It’s hard to believe that Jiyugaoka is only ten minutes by train from Shibuya. Walking the calm and sophisticated streets of this leafy residential area, the gaudy neon and Manga inspired mayhem of Shibuya seem a world away.
For the discerning international visitor Jiyugaoka offers a glimpse of an urban Japan rarely seen by other tourists. For Tokyoites, however, this place is no secret and many dream of making a life here. It’s easy to see why as you join young families, dating couples and singles, all out to enjoy the area’s understated, yet creative and classy, shopping and dining scene.
Jiyugaoka is relatively compact and rewards an aimless stroll. Below are some suggestions for spending a half-day in the area.
There are a wealth of fashion boutiques and home-ware stores here that offer astute shoppers the chance to move away from high-street lines and find something unique. Many collections and pieces balance elements of European and Japanese design.
Watashi no Heya and Quatre Saisons – Located on Sunset Street, these popular stores have collections of home-ware accessories, tending towards a clean, organic sensibility.
Popeye Camera – Enthusiasts will love this store just north of the station, which sells trinkets with which to deck out your camera along with frames and albums to display your Japan pics.

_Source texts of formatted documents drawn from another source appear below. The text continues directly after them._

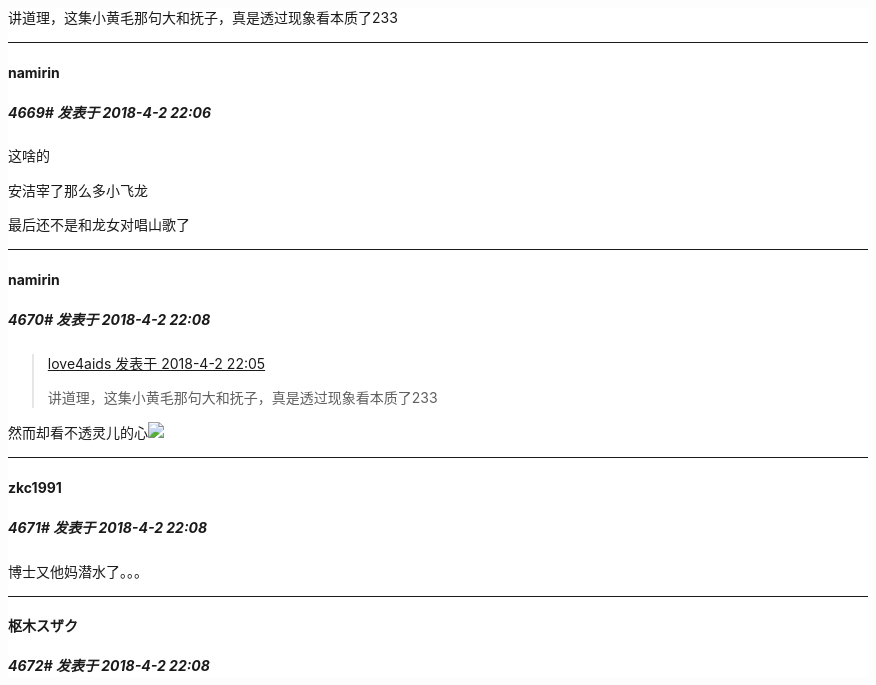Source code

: 


讲道理，这集小黄毛那句大和抚子，真是透过现象看本质了233







*****

####  namirin  
##### 4669#       发表于 2018-4-2 22:06




这啥的

安洁宰了那么多小飞龙

最后还不是和龙女对唱山歌了







*****

####  namirin  
##### 4670#       发表于 2018-4-2 22:08



<blockquote><a href="httphttps://bbs.saraba1st.com/2b/forum.php?mod=redirect&amp;goto=findpost&amp;pid=39072580&amp;ptid=1594613" target="_blank">love4aids 发表于 2018-4-2 22:05</a>

讲道理，这集小黄毛那句大和抚子，真是透过现象看本质了233</blockquote>
然而却看不透灵儿的心<img src="https://static.saraba1st.com/image/smiley/face2017/189.png" referrerpolicy="no-referrer">







*****

####  zkc1991  
##### 4671#       发表于 2018-4-2 22:08




博士又他妈潜水了。。。







*****

####  枢木スザク  
##### 4672#       发表于 2018-4-2 22:08
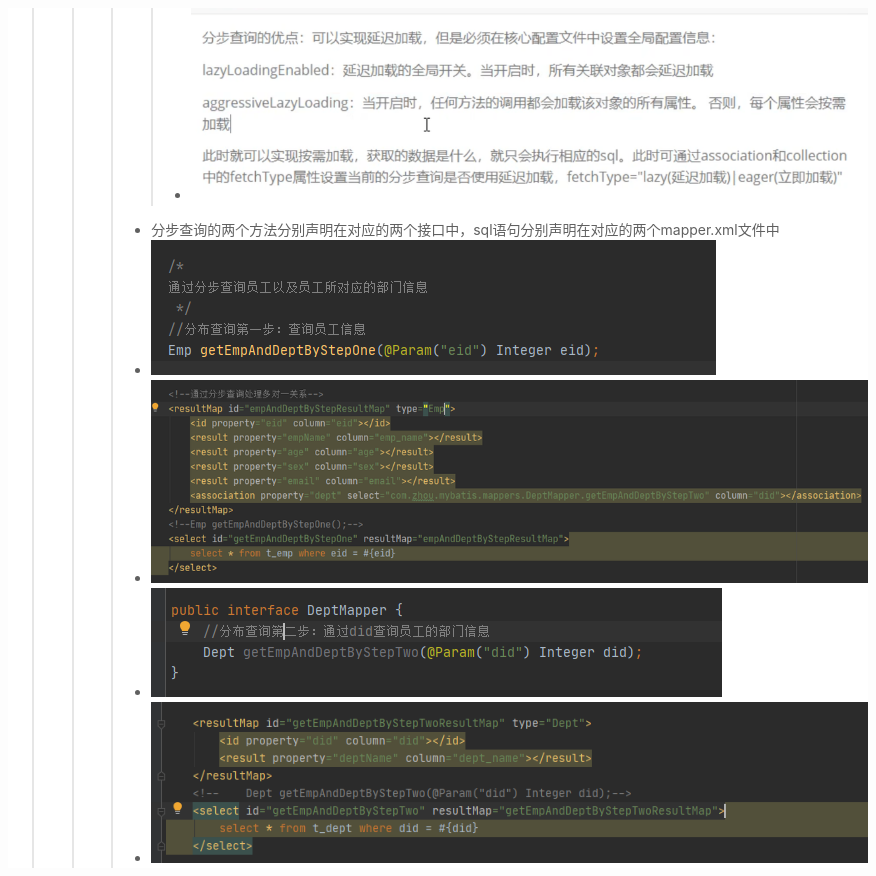 >>>>- ![1](mybatis_pic/mybatis74.PNG)
>>>- 分步查询的两个方法分别声明在对应的两个接口中，sql语句分别声明在对应的两个mapper.xml文件中
>>>- ![1](mybatis_pic/mybatis69.PNG)
>>>- ![1](mybatis_pic/mybatis70.PNG)
>>>- ![1](mybatis_pic/mybatis71.PNG)
>>>- ![1](mybatis_pic/mybatis72.PNG)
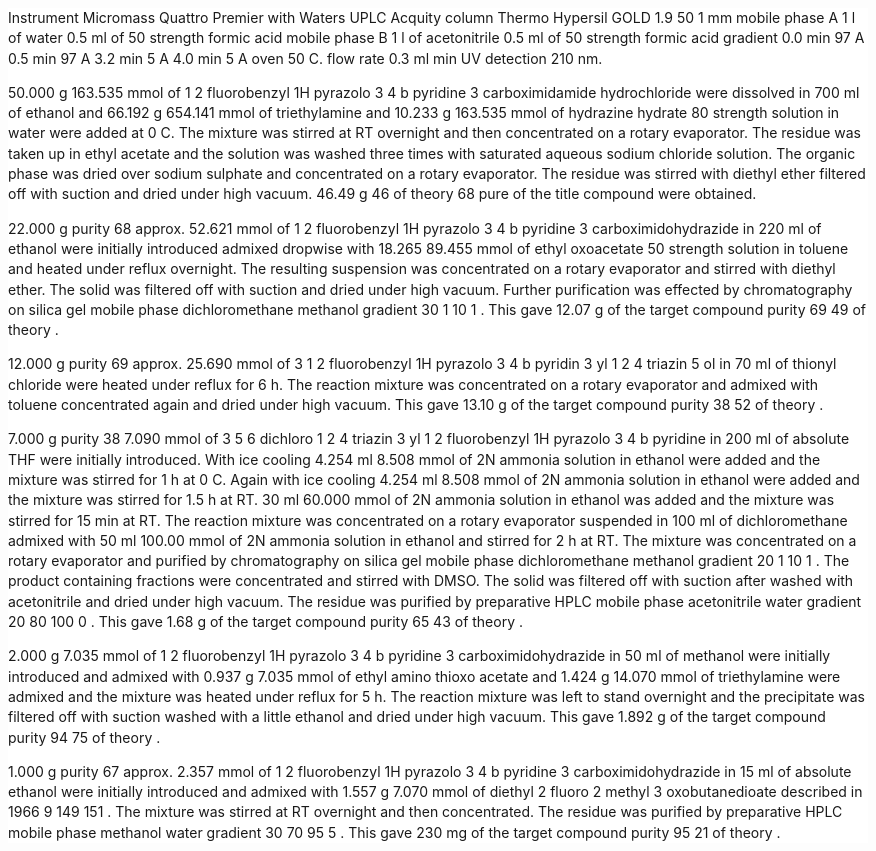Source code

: Instrument Micromass Quattro Premier with Waters UPLC Acquity column Thermo Hypersil GOLD 1.9 50 1 mm mobile phase A 1 l of water 0.5 ml of 50 strength formic acid mobile phase B 1 l of acetonitrile 0.5 ml of 50 strength formic acid gradient 0.0 min 97 A 0.5 min 97 A 3.2 min 5 A 4.0 min 5 A oven 50 C. flow rate 0.3 ml min UV detection 210 nm.

50.000 g 163.535 mmol of 1 2 fluorobenzyl 1H pyrazolo 3 4 b pyridine 3 carboximidamide hydrochloride were dissolved in 700 ml of ethanol and 66.192 g 654.141 mmol of triethylamine and 10.233 g 163.535 mmol of hydrazine hydrate 80 strength solution in water were added at 0 C. The mixture was stirred at RT overnight and then concentrated on a rotary evaporator. The residue was taken up in ethyl acetate and the solution was washed three times with saturated aqueous sodium chloride solution. The organic phase was dried over sodium sulphate and concentrated on a rotary evaporator. The residue was stirred with diethyl ether filtered off with suction and dried under high vacuum. 46.49 g 46 of theory 68 pure of the title compound were obtained.

22.000 g purity 68 approx. 52.621 mmol of 1 2 fluorobenzyl 1H pyrazolo 3 4 b pyridine 3 carboximidohydrazide in 220 ml of ethanol were initially introduced admixed dropwise with 18.265 89.455 mmol of ethyl oxoacetate 50 strength solution in toluene and heated under reflux overnight. The resulting suspension was concentrated on a rotary evaporator and stirred with diethyl ether. The solid was filtered off with suction and dried under high vacuum. Further purification was effected by chromatography on silica gel mobile phase dichloromethane methanol gradient 30 1 10 1 . This gave 12.07 g of the target compound purity 69 49 of theory .

12.000 g purity 69 approx. 25.690 mmol of 3 1 2 fluorobenzyl 1H pyrazolo 3 4 b pyridin 3 yl 1 2 4 triazin 5 ol in 70 ml of thionyl chloride were heated under reflux for 6 h. The reaction mixture was concentrated on a rotary evaporator and admixed with toluene concentrated again and dried under high vacuum. This gave 13.10 g of the target compound purity 38 52 of theory .

7.000 g purity 38 7.090 mmol of 3 5 6 dichloro 1 2 4 triazin 3 yl 1 2 fluorobenzyl 1H pyrazolo 3 4 b pyridine in 200 ml of absolute THF were initially introduced. With ice cooling 4.254 ml 8.508 mmol of 2N ammonia solution in ethanol were added and the mixture was stirred for 1 h at 0 C. Again with ice cooling 4.254 ml 8.508 mmol of 2N ammonia solution in ethanol were added and the mixture was stirred for 1.5 h at RT. 30 ml 60.000 mmol of 2N ammonia solution in ethanol was added and the mixture was stirred for 15 min at RT. The reaction mixture was concentrated on a rotary evaporator suspended in 100 ml of dichloromethane admixed with 50 ml 100.00 mmol of 2N ammonia solution in ethanol and stirred for 2 h at RT. The mixture was concentrated on a rotary evaporator and purified by chromatography on silica gel mobile phase dichloromethane methanol gradient 20 1 10 1 . The product containing fractions were concentrated and stirred with DMSO. The solid was filtered off with suction after washed with acetonitrile and dried under high vacuum. The residue was purified by preparative HPLC mobile phase acetonitrile water gradient 20 80 100 0 . This gave 1.68 g of the target compound purity 65 43 of theory .

2.000 g 7.035 mmol of 1 2 fluorobenzyl 1H pyrazolo 3 4 b pyridine 3 carboximidohydrazide in 50 ml of methanol were initially introduced and admixed with 0.937 g 7.035 mmol of ethyl amino thioxo acetate and 1.424 g 14.070 mmol of triethylamine were admixed and the mixture was heated under reflux for 5 h. The reaction mixture was left to stand overnight and the precipitate was filtered off with suction washed with a little ethanol and dried under high vacuum. This gave 1.892 g of the target compound purity 94 75 of theory .

1.000 g purity 67 approx. 2.357 mmol of 1 2 fluorobenzyl 1H pyrazolo 3 4 b pyridine 3 carboximidohydrazide in 15 ml of absolute ethanol were initially introduced and admixed with 1.557 g 7.070 mmol of diethyl 2 fluoro 2 methyl 3 oxobutanedioate described in 1966 9 149 151 . The mixture was stirred at RT overnight and then concentrated. The residue was purified by preparative HPLC mobile phase methanol water gradient 30 70 95 5 . This gave 230 mg of the target compound purity 95 21 of theory .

There’s also a delightful collection of vintage cameras.
Luz – A smart little shopping center for Japanese fashion on Suzukake Street which attracts a younger crowd who want urban style without losing sophistication.
Jiyugaoka Department Store – Next to the train station (central exit) this department store harks back to an older era (and an older clientele). It’s an interesting local attraction without being a tourist trap, and a great place for authentic souvenirs.
The Japanese obsession with cake is astonishing given how slim everyone is. (Where does it all go?). Jiyugaoka has an abundance of French inspired boulangerie (French Bakeries) for you to drool over. A local favorite is Pais S’eveille on Hilo Street which sells an exquisite range of cakes, cookies and jams. For a more low-brow experience (yes, Jiyugaoka is capable) Sweets Forrest on Green Street has a whole floor of treats for you to enjoy.
Meet The Locals
Green Street, so named for the row of trees running down the center, is one of Jiyugaoka’s main thoroughfares. On the pedestrianized stretch south-east of the train station you’ll meet many locals, visitors and the occasional old-timer hanging out on benches beneath said trees. It’s the perfect place to enjoy a break with your purchase from the boulangerie and watch some beautiful people rocking the latest in tasteful Japan fashion.
Go To Temple
Follow Green Street west out of town and you’ll arrive at Joshin Temple, also known as Kuhonbutsu. The temple is a mystery. The mystery being how a place so staggeringly beautiful and peaceful, surrounded by some thirty million people, could be so little visited. Founded in 1678, it’s a large complex of amazing buildings, Buddhas, gates and bells, hidden in an area of woodland. People spend days chasing around Kyoto for experiences like this. And it’s free! I almost feel guilty for writing about it.
Dine Al fresco
Opportunities to dine Al fresco in crowded Japan are limited so take advantage of the charming options in Jiyugaoka to round off your visit. One of the nicest terraces belongs to the Rakeru restaurant on Hillside Street. Surrounded by greenery it offers privacy, peace and fresh air. Although it’s a chain restaurant it’s one of the best places to try an ‘only in Japan’ combination of omelet and rice. Otherwise known as omuraisu!